The quality of recent books on Barth's moral theology, as I have indicated elsehwere with reference to Gerald McKenny's latest offering, is high. As well as McKenny, I have been occupying myself with a new volume of collected essays, edited by Daniel Migliore, entitled Commanding Grace: Studies in Karl Barth's Ethics (Grand Rapids: Eerdmans, 2010). The volume is the published papers of the 2008 Karl Barth Conference, held at Princeton Theological Seminary, USA. I have so far only given light reading to several of the chapters, and must return to them in coming weeks with a more serious eye to the detail of the arguments presented (not least because I'm reviewing it for Theology journal), but thus far I have been enlivened by what I've read and the quality of engagement (positive and negative) with Barth's thought.

The papers are offered by a host of international scholars, from across theological disciplines, both male and female, and are equally varied in their approaches to Barth's moral theology.

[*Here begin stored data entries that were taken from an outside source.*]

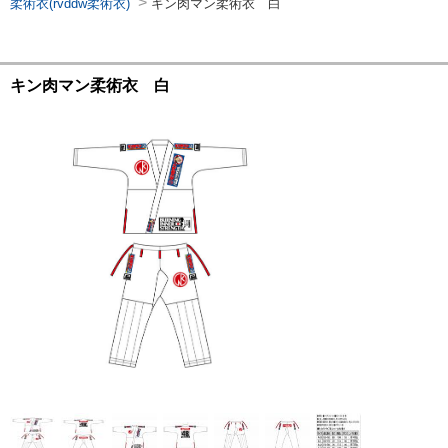
>
柔術衣(rvddw柔術衣)
キン肉マン柔術衣 白
キン肉マン柔術衣 白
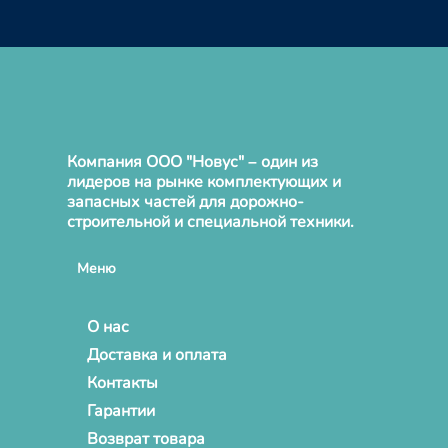
Компания ООО "Новус" – один из
лидеров на рынке комплектующих и
запасных частей для дорожно-
строительной и специальной техники.
Меню
О нас
Доставка и оплата
Контакты
Гарантии
Возврат товара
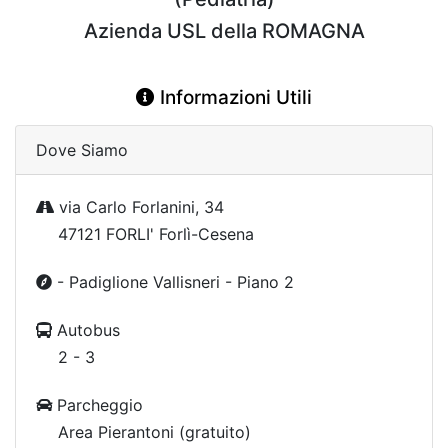
Azienda USL della ROMAGNA
Informazioni Utili
Dove Siamo
via Carlo Forlanini, 34
47121 FORLI' Forlì-Cesena
- Padiglione Vallisneri - Piano 2
Autobus
2 - 3
Parcheggio
Area Pierantoni (gratuito)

Standard issues such as interpretation and reception are addressed before the volume moves to consider issues for ethical reflection including war and democracy, justice, economics, and human agency and freedom. The essays are largely paired around these themes. The essays are topped and tailed by helpful contributions from the Editor.

The contributors are: Nigel Biggar; John R Bowlin; Todd V Cioffi; Jesse Couenhoven; Timothy Gorringe; Eric Gregory; David Haddorff; Christopher RJ Holmes; Danile Migliore; Paul T Nimmo; Katherine Sonderegger; Kathryn Tanner; and William Werpehowski.

As time goes by I hope to comment further. For now I'll just encourage you to get a copy and read it if you can.